KUTIPAN =>
-=-=-

Tentang “Ilmu” Berempati
Empati adalah salah satu hal yang sangat dibutuhkan dalam dunia ini. Setidaknya, itulah yang Gudang Furniture pikirkan. Bagaimana pendapat Anda?
Pagi itu, ketika hari sedang tak terlalu mendung untuk eksistensi irama sendu, sebuah lagu dari duo folk Banda Neira seakan terlantun dalam telinga saya.
Yang patah tumbuh, yang hilang berganti, yang hancur lebur akan terobati, yang sia-sia akan jadi makna dan terus berulang suatu saat nanti. Yang pernah jatuh, ‘kan berdiri lagi. Yang patah tumbuh, yang hilang berganti.
Pada saat yang bersamaan, saya pun membaca berita yang meluncur ke layar ponsel pintar saya tentang satu hal yang memilukan hati: tsunami kembali menerjang Indonesia–tepatnya di Anyer Banten dan Lampung–dan menelan ratusan korban. Beberapa di antaranya adalah sosok publik figur yang akrab di layar kaca, yakni beberapa personil band Seventeen dan komedian Aa Jimmy.
Entah kenapa, perasaan seakan tercampur aduk jadi sebuah rasa pahit yang menyakitkan. Hal itu membuat saya kerap melihat perkembangan beritanya setiap hari.
Semoga Tuhan memberi segala yang terbaik bagi para korban, batin saya bergumam demikian.

-=-=-

YANG HARUS DIKERJAKAN => Salin sama persis bagian kutipan tentang empati, dimulai dari "Yang patah tumbuh, yang hilang berganti, yang" dan terus sampai "komedian Aa Jimmy.".

ENTRI DATA =>
-=-=-

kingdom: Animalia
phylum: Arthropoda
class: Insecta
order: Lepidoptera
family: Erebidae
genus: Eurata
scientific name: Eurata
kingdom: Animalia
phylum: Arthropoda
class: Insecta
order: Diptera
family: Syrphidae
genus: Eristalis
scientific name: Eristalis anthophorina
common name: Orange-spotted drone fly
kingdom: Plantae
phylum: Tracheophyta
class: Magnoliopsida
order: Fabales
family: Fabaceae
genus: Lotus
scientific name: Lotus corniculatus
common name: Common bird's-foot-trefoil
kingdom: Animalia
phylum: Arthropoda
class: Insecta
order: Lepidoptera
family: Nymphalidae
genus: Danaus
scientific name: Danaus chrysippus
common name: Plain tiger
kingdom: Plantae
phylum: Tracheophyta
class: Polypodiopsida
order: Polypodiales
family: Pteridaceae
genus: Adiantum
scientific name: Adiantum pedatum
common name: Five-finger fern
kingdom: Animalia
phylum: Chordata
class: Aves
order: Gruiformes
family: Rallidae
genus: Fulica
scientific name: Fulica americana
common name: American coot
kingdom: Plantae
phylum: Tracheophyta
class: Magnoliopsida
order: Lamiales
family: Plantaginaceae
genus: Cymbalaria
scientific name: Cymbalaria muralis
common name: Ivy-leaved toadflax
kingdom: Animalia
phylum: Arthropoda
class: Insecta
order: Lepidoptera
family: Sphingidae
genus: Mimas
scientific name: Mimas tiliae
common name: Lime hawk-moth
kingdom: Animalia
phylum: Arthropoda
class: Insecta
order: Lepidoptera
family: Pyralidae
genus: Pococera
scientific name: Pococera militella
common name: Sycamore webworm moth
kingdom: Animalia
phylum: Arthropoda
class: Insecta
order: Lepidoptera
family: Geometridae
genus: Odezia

-=-=-

JAWABANNYA BERIKUT =>
Yang patah tumbuh, yang hilang berganti, yang hancur lebur akan terobati, yang sia-sia akan jadi makna dan terus berulang suatu saat nanti. Yang pernah jatuh, ‘kan berdiri lagi. Yang patah tumbuh, yang hilang berganti.
Pada saat yang bersamaan, saya pun membaca berita yang meluncur ke layar ponsel pintar saya tentang satu hal yang memilukan hati: tsunami kembali menerjang Indonesia–tepatnya di Anyer Banten dan Lampung–dan menelan ratusan korban. Beberapa di antaranya adalah sosok publik figur yang akrab di layar kaca, yakni beberapa personil band Seventeen dan komedian Aa Jimmy.